Required action
Filter by the string "still": return the lines of the material that contain it.

Stored data
---------------

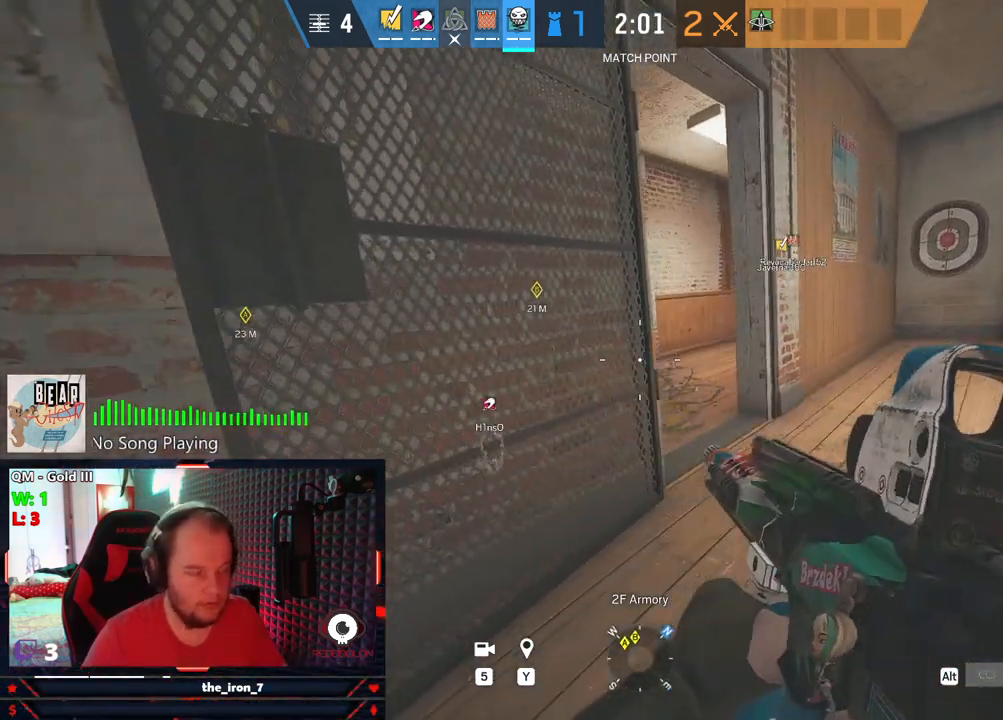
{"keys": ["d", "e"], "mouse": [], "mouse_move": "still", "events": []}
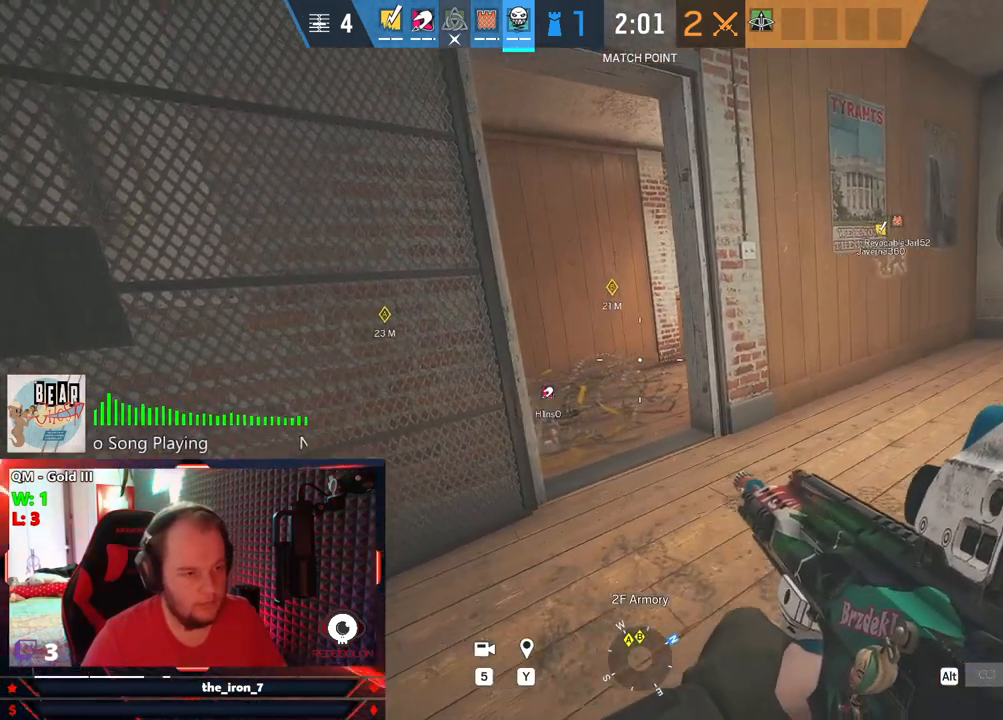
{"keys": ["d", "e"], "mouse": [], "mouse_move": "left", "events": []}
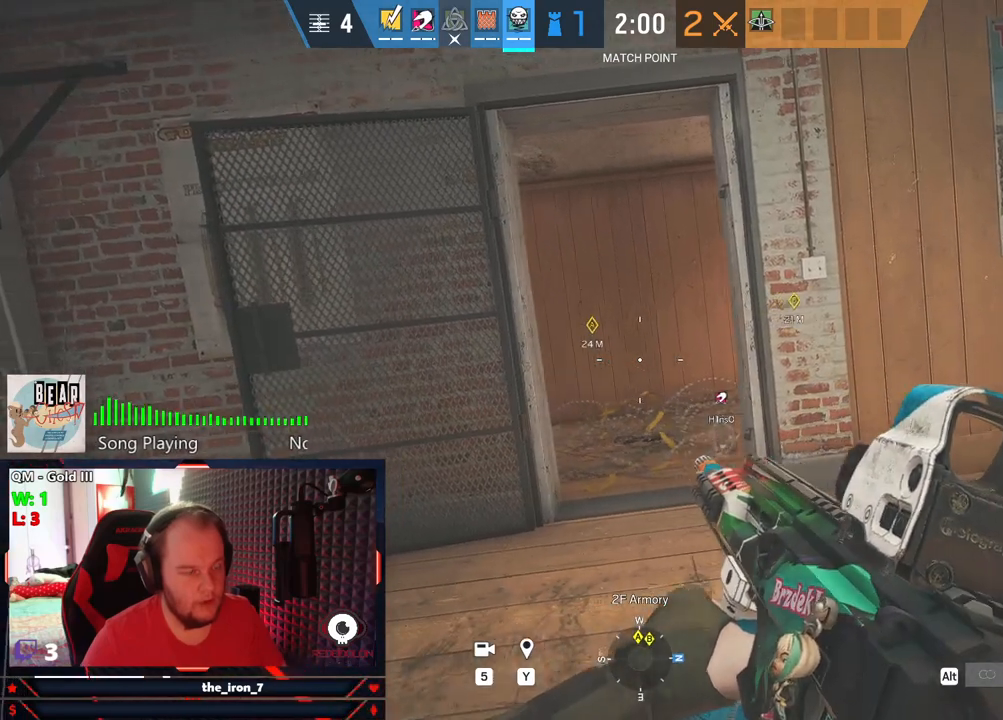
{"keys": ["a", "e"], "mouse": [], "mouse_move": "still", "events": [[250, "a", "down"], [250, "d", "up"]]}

---------------

Answer to the exercise
{"keys": ["d", "e"], "mouse": [], "mouse_move": "still", "events": []}
{"keys": ["a", "e"], "mouse": [], "mouse_move": "still", "events": [[250, "a", "down"], [250, "d", "up"]]}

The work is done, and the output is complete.